Il n’y a pas grand-chose à faire à Tuqueville. C’est pourquoi nous nous sommes acheté une paquet de 24 Wildcat en canettes, et que nous sommes allés nous inventer un jeu avec une superballe sur le mur d’une gare abandonnée. Les 24 canettes se sont transformées en 48 et la nuit est tombée…Désinhibés, il n’y avait pas 36 solutions. On voulait faire du tourisme exotique et tout ce que la municipalité avait à nous proposer, c’était son bar de danseuses. Je pense que ça s’appelait le Cactus ou le Crocodile ou l’Iguane, quelque chose comme ça…
Dans le bar, il y avait environ deux clients: un motard et un vieillard. Il y avait aussi une danseuse en plein spectacle. C’était l’essentiel, on était contents. Quand la chanson s’est terminée, elle est sortie de piste et elle est montée à l’étage, suivie par le vieillard. Nous avons attendu la prochaine danseuse. Longtemps, longtemps…Au bout d’une heure, l’effeuilleuse initiale est redescendue dans le bar en comptant des dollars et elle est revenue sur scène. C’est à ce moment qu’on a compris qu’on était pas dans un bar de danseuses, mais plutôt dans un bar de danseuse.
Quand la toune a fini, c’est un de mes amis qui s’est levé et qui l’a suivi jusqu’au deuxième. J’étais abasourdi. Il est revenu quinze minutes plus tard, appauvri de soixante dollars. Soixante piasses pour une pipe, c’est cher payé. Mais ivresse oblige, je m’étais mis next.

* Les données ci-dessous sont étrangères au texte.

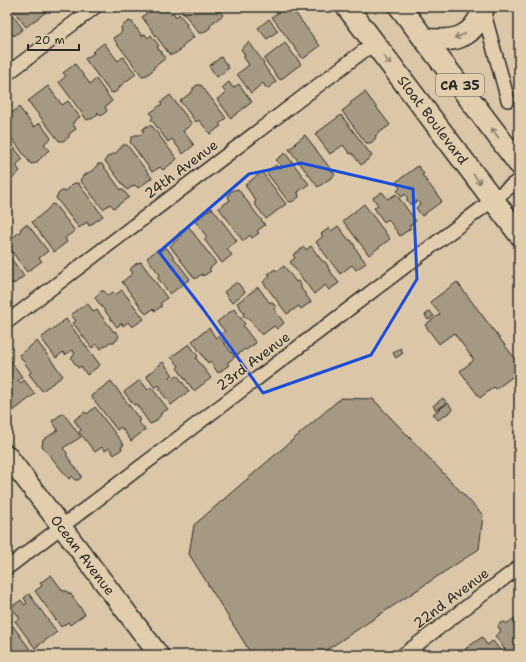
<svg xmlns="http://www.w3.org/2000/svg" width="526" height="662" font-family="'Shantell Sans',sans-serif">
<rect width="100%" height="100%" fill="#dbc7a8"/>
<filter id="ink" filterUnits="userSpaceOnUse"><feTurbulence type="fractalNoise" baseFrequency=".025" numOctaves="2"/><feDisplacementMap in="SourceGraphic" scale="8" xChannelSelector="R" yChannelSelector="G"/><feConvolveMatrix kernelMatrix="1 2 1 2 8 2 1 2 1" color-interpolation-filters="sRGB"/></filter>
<g filter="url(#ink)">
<g fill="#a69983" stroke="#2b2b2b">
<path d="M11,7H43L46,12L26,27Z"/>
<path d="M152,7H165L171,14L173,12L176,17L179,14L187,24L186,26L194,37L183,45L182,49L174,54L170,55L142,17L150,10L149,9Z"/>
<path d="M179,7H216L223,15L211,24L210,28L203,33H199Z"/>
<path d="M286,7H291L320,46L303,59L272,17Z"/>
<path d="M7,8L23,29L14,36L13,34L12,35L9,31L7,33Z"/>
<path d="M269,19L278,31L267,39L258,28Z"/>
<path d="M129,21L132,22L142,36L145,34L148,38L151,35L159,46L157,47L166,58L154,67L153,70L147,75L142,76L113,38L122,32L121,27Z"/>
<path d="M249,42L264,63L263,64L276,82L267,89L263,83L251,93L237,74L249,65L243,56L245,55L241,49Z"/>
<path d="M104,43L118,61L123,57L136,74L120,86L119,89L114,93L110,92L85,59L94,53L92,52Z"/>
<path d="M285,43L301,64L280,80L264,59Z"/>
<path d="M221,57L229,68L217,77L209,66Z"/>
<path d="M75,64L90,84L96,79L112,101L105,107L107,111L101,116L98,112L97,115L92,119H89L87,120L59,82L66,76L63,73Z"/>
<path d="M229,82L233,88L239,84L252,102L231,118L217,99L226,93L222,88Z"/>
<path d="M197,85H201L226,118L219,124L221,126L210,134L199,120L196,122L180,101L193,91V88Z"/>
<path d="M48,86L62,105L68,101L80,117L74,121L73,124L76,129L69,134V137L63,141H59L28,101Z"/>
<path d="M365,92L390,125L376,135L375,139L371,143H366L342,111L351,104L350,103Z"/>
<path d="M170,95L192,124L183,131L194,145L183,154L172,139L168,142L151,119L153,117L150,113L162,104L161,102Z"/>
<path d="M19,107L34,127L40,123L51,138L44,144L49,150L36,163L31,164L7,132V117Z"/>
<path d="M341,115L372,156L361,165L352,153L350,154L343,145L330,154L315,134Z"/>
<path d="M147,126H152L177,159L163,170L160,167L152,172L130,142L132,137L135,135H140L143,133V129Z"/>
<path d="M305,135L335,175L318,187L289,149L296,144L295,143Z"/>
<path d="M11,144L23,159L17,164V167L20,171L8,183L7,147Z"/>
<path d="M123,145H127L152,178L138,188L135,185L127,190L105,161L107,157L112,154H115Z"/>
<path d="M285,153L309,184L298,192L299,197L292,202L288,201L266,172L276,165L279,169L282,167L276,160Z"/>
<path d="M98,164H102L121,190L122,189L129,197L114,208L110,204L103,209L80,180L83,176L93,170Z"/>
<path d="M418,166L424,174L422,175L442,201L422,216L416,208L420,204L417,201L413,204H410L407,200V197L405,194L402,197L397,191L400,188L396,182Z"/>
<path d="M262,172L286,204L266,219L254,203L256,201L245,185Z"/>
<path d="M74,183H78L103,216L89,226L87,222L79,228L56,198L58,194L62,191H66Z"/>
<path d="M238,189L265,225L257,231L259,233L252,238L250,235L243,241L219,208L230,200L228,197L230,192L234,190Z"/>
<path d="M382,192L388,199L396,194L416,221L409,226L411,228L400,236L388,219L384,222L374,208L378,205L373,198Z"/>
<path d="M52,204L55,205L75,231L65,238L67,242L54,252L32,222L47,210Z"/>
<path d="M364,204L390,239L369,255L343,221Z"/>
<path d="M212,208L237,241L227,249L232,255L222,263L204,239L207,237L195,221Z"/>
<path d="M25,225H28L48,251L39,258L42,261L27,272L7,245V241L20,232L21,228Z"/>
<path d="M188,226L216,263L209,269L211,271L203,276L202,274L195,279L170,246L181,236L179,233Z"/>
<path d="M338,226L349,240H351L355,246V248L366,263L356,270L352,265L340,274L316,242L323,236L321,234L329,228L331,231Z"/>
<path d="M311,246L322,261L325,262L328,266V268L339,283L329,290L325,285L314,294L290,262L295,258L293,255L304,247L306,250Z"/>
<path d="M166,247L190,279L170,294L157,277L160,275L147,258L158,249L160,251Z"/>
<path d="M7,253L24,276L14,284L13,282L9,285L7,283Z"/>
<path d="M141,262L167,298L160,304L162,306L155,311L153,309L146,314L122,282L133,273L130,270L132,267L137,263Z"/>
<path d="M284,266L296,282L298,281L301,285V288L311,302L301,309L299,306L287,314L263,282L270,276L268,274L275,269L277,271Z"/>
<path d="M237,282L245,292L232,303L224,292Z"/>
<path d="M457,282L519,364V372L496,389L494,387L480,398L460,371L474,360L454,333L439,344L425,325L440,314L430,302Z"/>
<path d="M258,287L269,302H272L276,307L274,309L284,323L277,329L274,326L262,335L248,318H245L243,315L244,313L237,303Z"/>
<path d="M122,290L144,319L132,327L128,322L123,326L122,323L117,327L95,298L101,291H104L108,296L113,292L115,295Z"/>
<path d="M87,303L94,312L97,310L114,332L115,331L119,336L117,340L114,342H110L101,349L97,344L92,348L73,323L76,321L71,315Z"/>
<path d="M234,309L245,324L243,326L256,343L246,350L245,349L237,355L221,334L225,331L217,322Z"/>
<path d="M430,311L434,316L428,320L425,315Z"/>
<path d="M66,319L100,365L87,375L81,366L78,368L71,358L75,354L72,350L65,355L63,352L56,358L41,338Z"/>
<path d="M209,328L216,338L219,336L235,357L227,363L229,365L218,373L210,361L208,363L192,341Z"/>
<path d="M37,341L63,376L42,391L29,374L31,372L19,355Z"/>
<path d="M189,344L198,356L196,358L211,378L194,391L177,368L179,366L171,357Z"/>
<path d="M400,348L403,353L396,358L393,353Z"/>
<path d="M11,361L22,377L18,380L21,383L24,380L35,394L12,412L7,405V388L10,386L7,381V364Z"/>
<path d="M163,362L173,375L170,377L172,379L177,375L189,391L171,405L159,389L161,387L159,385L155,388L146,376Z"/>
<path d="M140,380L148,390L151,387L168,409L160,414L161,415L155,422L150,424L136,404L134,405L124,392Z"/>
<path d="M111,381L140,420L138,421L145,430L131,441L121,427L117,430L91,396Z"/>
<path d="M341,398L373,399L483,515L479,549L319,655H252L189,554L194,525Z"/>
<path d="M443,398L447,403L436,410L433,406Z"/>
<path d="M448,403L453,410L438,420L433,414Z"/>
<path d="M95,407L124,445L121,447L122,449L114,455L109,448L105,451L102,447L95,452L79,432L81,430L74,420L85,412L87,414Z"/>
<path d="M63,413L81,437L63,448L67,453V456L81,475V478L78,480H75L72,476L69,479L42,446L43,440L58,430L52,421Z"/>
<path d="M7,508L14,518L7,523Z"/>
<path d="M51,575L63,591H67L69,594L70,593L85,614L70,625L68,622L61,627L35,591L42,586L40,583Z"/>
<path d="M29,594L57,632L35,648L15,621L20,618L11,607L21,600L25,605L27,603L24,598Z"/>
<path d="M515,618L519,623V655H509L495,636L501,631L498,627L500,623L505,622L506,624Z"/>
<path d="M7,625L9,628L13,626L32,652L28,655H7Z"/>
<path d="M482,637L487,645L493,641L504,655H470L465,649Z"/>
<path d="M107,648L112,655H92L99,650L100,653Z"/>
</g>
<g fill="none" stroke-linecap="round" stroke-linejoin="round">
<defs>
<g id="street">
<path d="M483,10L508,100"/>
<path d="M7,74L95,7"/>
<path d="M7,322L374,43"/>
<path d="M7,568L519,180"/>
<path d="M403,655L519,567"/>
</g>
<path id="secondary" d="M7,455L159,655"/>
<g id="primary">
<path d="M347,7L519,234"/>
<path d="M400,7L519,164"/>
<path d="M424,39C452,42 472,40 483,10"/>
</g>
</defs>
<use href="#street" stroke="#2b2b2b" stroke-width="16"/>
<use href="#secondary" stroke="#2b2b2b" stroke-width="22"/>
<use href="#primary" stroke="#2b2b2b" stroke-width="24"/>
<use href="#street" stroke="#e2cead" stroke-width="13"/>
<use href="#secondary" stroke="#e2cead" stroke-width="19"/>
<use href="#primary" stroke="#e2cead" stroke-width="21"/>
</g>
<defs><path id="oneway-shaft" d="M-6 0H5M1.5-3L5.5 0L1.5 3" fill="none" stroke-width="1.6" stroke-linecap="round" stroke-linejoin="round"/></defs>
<g stroke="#867c6c">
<use href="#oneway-shaft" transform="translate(460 36) rotate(159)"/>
<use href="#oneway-shaft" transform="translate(387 60) rotate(53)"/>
<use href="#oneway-shaft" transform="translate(495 133) rotate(-127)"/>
<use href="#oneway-shaft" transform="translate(477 179) rotate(53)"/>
</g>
</g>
<path fill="none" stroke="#1d4ed8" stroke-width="3" stroke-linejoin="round" d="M301,163L413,189L417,279L371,355L263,393L203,309L159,252L249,174Z"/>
<g text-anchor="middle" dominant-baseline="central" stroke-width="3" stroke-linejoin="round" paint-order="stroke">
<rect fill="#e2cead" stroke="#625c52" stroke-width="1" x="436" y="74" width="48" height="22" rx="3"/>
<g font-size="13" font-weight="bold" fill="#2b2b2b">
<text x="460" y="85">CA 35</text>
</g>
<g font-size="14" fill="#2b2b2b" stroke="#e2cead">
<text transform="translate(433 120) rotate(53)">Sloat Boulevard</text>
<text transform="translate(181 169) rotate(-37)">24th Avenue</text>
<text transform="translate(253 361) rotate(-37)">23rd Avenue</text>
<text transform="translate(83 555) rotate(53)">Ocean Avenue</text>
<text transform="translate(451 598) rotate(-37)">22nd Avenue</text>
</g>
</g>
<rect width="526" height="662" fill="none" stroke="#e2cead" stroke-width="24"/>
<rect x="12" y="12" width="502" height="638" fill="none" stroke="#2b2b2b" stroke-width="1.5" filter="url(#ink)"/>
<path d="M28 44v6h51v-6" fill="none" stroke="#2b2b2b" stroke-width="2"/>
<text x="34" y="44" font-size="12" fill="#2b2b2b" stroke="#e2cead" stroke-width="3" paint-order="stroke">20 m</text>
</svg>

Entretemps, mon autre ami s’était lié d’amitié avec le motard. Leur union fut cependant de courte durée. Pour une raison toujours inexpliquée, des chaises se sont envolées en direction de mon pote, propulsées par la rage du gros barbu. La confrontation était inutile; nous étions en pleine guerre de motards, et avoir ma face dans le journal à côté de « Nouvelle victime innocente » ne m’enchantait guère. Nous avons pris la poudre d’escampette juste avant que je fasse la dépense la plus honteuse de toute ma vie.